KESIMPULAN DAN SARAN

5.1. Kesimpulan

Data yang diperoleh dari penelitian ini berupa data

kualitatif sehingga analisa data dilakukan secara deskriptif

berdasarkan hasil elektroforesis dari proses isolasi genom, produk

PCR, isolasi plasmid, dan digesti plasmid dengan menggunakan

enzim restriksi. Berdasarkan hasil analisa, dapat disimpulkan :

1. Isolasi gen xylA dari genom L.pentosus telah berhasil

dilakukan dengan teknik amplifikasi PCR menggunakan

sepasang primer (primer forward dan primer reverse) yang

telah didesain dengan perangkat bioinformatika.

2. Gen xylA berhasil diklon pada bakteri inang E.coli DH5α

dengan menggunakan plasmid vektor pGEM-T Easy sebagai

vektor kloning. Kandidat klon positif yang mengandung gen

xylA dari L.pentosus berhasil didapatkan dengan ukuran 1350

pasang basa yang telah dibuktikan sementara dengan

perlakuan enzim restriksi EcoRI yang menghasilkan 4

fragmen pita pada ukuran 3018 pb (pGEM-T Easy), 666 pb,

419 pb, dan 276 pb.

40

5.2. Saran

1. Perlu dilakukan pemurnian bakteri E.coli DH5α klon positif yang

mengandung plasmid pGxylA hingga diperoleh fragmen gen xylA yang

lebih spesifik dari bakteri klon E.coli DH5α dan selanjutnya dilakukan

pengecekan dengan menggunakan enzim restriksi XhoI dan BamHI.
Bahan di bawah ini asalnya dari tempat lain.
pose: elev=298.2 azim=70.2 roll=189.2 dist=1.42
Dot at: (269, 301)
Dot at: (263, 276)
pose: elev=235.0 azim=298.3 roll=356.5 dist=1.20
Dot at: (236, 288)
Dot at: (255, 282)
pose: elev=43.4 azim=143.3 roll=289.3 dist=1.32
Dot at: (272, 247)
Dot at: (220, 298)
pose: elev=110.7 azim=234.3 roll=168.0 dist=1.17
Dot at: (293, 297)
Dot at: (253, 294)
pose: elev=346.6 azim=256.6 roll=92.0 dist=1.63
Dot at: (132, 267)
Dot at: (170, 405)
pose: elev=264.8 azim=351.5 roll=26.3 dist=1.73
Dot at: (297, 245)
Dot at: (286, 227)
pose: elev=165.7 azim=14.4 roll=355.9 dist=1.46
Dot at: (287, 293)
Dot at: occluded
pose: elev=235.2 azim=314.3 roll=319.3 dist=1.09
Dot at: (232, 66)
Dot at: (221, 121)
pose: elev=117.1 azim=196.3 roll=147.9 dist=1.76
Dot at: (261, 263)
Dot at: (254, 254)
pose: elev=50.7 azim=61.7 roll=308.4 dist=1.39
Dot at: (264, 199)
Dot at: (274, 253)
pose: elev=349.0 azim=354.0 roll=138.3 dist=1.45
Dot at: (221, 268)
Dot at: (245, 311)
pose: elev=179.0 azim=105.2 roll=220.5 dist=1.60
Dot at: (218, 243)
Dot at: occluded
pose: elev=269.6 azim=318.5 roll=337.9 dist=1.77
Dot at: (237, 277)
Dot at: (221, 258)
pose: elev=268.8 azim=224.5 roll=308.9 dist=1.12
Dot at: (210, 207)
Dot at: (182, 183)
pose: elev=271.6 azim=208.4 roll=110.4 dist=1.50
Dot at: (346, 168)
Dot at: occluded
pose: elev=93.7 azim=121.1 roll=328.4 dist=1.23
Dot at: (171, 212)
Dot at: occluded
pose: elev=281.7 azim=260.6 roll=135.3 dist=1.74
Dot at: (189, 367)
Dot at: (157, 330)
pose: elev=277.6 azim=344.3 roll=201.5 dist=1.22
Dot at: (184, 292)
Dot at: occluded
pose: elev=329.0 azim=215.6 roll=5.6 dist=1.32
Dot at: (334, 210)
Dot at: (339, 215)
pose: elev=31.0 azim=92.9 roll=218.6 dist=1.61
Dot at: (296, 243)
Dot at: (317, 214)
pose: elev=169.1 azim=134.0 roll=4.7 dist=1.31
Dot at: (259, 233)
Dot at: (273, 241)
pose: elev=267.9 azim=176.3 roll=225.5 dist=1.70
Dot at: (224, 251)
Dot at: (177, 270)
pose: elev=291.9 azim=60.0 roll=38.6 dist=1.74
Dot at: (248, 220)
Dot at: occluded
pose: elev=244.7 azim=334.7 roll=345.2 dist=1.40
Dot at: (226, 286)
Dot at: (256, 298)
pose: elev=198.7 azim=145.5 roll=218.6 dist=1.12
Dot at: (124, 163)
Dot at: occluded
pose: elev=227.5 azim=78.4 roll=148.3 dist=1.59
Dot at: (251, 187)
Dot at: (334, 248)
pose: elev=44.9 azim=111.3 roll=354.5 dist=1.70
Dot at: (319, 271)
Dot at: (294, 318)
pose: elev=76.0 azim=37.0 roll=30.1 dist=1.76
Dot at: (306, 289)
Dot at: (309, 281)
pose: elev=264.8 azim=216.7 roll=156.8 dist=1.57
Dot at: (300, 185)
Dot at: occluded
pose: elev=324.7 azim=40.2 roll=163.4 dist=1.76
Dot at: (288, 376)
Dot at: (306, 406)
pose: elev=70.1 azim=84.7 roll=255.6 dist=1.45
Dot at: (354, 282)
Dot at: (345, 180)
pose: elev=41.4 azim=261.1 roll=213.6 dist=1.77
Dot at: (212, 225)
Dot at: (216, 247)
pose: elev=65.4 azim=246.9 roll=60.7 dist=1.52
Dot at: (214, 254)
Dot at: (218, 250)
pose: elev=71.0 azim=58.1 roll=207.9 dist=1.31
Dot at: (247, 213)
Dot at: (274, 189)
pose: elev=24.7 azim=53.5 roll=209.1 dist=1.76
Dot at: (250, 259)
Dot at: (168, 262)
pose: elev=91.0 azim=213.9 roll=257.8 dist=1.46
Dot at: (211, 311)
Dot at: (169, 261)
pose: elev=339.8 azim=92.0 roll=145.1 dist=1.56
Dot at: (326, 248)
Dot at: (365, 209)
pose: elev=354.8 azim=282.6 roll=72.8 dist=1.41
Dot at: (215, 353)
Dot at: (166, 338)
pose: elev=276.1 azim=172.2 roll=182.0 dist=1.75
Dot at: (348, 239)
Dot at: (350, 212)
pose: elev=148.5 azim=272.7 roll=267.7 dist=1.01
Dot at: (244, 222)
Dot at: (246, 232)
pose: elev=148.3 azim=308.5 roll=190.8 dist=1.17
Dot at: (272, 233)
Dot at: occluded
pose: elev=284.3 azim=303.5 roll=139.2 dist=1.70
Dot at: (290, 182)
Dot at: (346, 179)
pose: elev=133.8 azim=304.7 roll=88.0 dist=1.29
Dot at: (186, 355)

2. Perlu dilakukan sekuensing gen xylA untuk mengetahui sekuen gen

xylA dari E.coli DH5α yang kemudian

dibandingkan dengan sekuen gen xylA yang telah

dipublikasikan, dan untuk memastikan bahwa tidak adanya mutasi

selain mutasi basa yang dilakukan secara sengaja sebelumnya.